Onde entra a sigla MSG e o que não tem nada a ver (MSMPEng, formato.msg)
A sigla no nome do app é prosaica, apesar do barulho em torno do tema: "msg" vem de "mensagem", abreviação corriqueira em tecnologia e redes. O rótulo "MSG Gov" identifica um serviço de mensagens governamentais, não um novo padrão de arquivo ou formato de mídia. Não guarda relação com a extensão.msg clássica de e-mails do Outlook, usada para salvar mensagens individuais como arquivo, nem com opções de "baixar como.msg" em serviços que exportam e-mail nesse formato.
Essa confusão aparece com frequência na rotina de buscas. Quem vê "MSG Gov" na Play Store muitas vezes imagina um cliente para e-mail corporativo do governo, algo na linha de um Outlook com domínio.gov, ou um portal de acesso tipo webmail. Não é esse o caso: trata-se de mensageiro fechado, autenticado via gov.br e direcionado à administração pública. Endereços como msg.gov.hu citados em outros contextos são domínios de governos estrangeiros para e-mail ou webmail, sem ligação com o aplicativo brasileiro desenvolvido por Abin, UFC e Serpro.
Outro item que surge em buscas paralelas é o MSMPeng. Aqui a conexão é inexistente: MSMPeng.exe é o executável do Microsoft Defender Antimalware (o antigo Windows Defender), processo de proteção em tempo real do Windows.

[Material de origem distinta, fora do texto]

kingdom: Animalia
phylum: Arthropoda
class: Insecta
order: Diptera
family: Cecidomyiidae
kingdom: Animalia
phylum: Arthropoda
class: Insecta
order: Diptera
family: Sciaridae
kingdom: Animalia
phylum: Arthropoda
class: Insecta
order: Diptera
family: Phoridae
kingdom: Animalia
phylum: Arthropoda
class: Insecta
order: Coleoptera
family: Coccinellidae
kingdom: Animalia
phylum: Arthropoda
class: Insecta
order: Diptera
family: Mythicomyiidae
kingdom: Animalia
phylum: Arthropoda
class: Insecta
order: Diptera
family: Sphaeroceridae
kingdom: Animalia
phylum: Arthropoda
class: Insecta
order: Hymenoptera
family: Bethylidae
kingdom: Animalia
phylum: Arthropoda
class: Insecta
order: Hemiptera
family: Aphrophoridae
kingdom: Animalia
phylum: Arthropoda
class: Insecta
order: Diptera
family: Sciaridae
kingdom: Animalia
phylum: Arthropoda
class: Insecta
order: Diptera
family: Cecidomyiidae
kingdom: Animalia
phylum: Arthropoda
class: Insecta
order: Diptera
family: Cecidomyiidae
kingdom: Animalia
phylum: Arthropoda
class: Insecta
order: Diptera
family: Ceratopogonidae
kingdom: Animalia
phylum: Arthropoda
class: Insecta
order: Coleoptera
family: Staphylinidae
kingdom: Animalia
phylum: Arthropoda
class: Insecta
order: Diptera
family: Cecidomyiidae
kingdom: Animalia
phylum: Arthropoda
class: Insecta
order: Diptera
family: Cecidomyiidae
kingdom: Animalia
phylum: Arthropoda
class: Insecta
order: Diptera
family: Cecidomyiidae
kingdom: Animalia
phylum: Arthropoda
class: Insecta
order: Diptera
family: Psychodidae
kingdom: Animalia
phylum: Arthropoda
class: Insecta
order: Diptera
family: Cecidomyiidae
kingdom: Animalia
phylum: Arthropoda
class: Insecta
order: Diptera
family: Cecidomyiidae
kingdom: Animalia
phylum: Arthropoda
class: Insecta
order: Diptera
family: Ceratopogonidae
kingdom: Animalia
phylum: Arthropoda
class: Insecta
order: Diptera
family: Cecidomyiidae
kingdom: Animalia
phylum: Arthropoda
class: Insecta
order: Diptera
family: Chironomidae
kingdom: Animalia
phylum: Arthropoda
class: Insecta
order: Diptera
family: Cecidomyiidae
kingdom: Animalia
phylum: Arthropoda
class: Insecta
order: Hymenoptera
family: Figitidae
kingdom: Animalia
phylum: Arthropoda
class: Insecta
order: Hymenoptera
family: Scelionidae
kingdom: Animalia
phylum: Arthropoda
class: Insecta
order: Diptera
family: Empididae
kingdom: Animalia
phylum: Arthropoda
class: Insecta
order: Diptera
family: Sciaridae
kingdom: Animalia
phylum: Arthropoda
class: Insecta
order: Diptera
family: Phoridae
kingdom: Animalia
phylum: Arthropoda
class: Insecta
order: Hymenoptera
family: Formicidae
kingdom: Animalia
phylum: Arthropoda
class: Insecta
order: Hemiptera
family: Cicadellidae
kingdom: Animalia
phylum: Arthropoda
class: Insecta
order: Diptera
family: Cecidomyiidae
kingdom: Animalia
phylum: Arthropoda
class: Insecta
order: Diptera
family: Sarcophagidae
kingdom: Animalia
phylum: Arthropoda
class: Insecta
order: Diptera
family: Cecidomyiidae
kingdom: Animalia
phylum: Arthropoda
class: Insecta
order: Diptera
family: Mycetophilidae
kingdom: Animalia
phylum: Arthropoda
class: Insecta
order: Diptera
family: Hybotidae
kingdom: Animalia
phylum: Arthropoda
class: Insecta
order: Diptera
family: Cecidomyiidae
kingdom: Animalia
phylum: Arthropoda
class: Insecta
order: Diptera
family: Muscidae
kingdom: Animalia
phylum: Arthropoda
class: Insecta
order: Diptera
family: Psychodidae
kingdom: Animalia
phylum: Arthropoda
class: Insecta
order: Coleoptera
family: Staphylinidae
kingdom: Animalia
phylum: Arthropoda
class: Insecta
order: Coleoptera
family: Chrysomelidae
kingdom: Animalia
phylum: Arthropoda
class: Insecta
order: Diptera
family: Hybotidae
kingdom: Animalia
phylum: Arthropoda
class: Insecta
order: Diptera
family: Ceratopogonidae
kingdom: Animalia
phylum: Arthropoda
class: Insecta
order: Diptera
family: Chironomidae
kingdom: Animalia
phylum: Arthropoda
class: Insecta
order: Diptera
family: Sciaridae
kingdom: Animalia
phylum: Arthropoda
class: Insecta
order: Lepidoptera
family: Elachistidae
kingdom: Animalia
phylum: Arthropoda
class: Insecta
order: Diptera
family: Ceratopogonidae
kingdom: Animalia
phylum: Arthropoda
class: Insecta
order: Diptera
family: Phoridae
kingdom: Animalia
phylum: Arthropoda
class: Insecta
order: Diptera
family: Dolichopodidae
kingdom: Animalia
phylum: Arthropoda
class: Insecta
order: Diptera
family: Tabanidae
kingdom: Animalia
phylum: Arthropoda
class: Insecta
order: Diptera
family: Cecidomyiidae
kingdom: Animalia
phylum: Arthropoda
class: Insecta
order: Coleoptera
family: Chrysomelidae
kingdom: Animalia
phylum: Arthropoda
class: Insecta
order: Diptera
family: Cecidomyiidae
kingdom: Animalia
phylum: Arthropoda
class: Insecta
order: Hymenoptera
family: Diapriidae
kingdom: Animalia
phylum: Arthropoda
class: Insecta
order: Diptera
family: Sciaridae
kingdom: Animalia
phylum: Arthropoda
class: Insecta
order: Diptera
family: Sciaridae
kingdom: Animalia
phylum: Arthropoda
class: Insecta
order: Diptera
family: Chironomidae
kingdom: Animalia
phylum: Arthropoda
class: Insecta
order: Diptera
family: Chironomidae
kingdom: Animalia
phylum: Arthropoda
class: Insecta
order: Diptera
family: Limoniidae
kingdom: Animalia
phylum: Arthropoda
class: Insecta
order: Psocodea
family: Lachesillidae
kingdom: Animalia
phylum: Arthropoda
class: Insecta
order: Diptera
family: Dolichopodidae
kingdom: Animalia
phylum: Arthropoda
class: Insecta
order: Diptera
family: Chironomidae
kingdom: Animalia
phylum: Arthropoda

Ele roda em PCs, executa varredura de malware e não tem qualquer vínculo funcional com o MSG Gov, que é um aplicativo móvel de mensagens instantâneas, voltado a Android e iOS. Colocar as duas coisas no mesmo pacote só porque compartilham três letras leva a diagnóstico errado de problema.
No meio dessa estreia regulada, falta transparência sobre cronograma de expansão e métricas de uso: nem Abin nem Serpro divulgam número oficial de órgãos já migrados integralmente do WhatsApp para o MSG Gov ou data para abertura a outros poderes e esferas, como estados e municípios.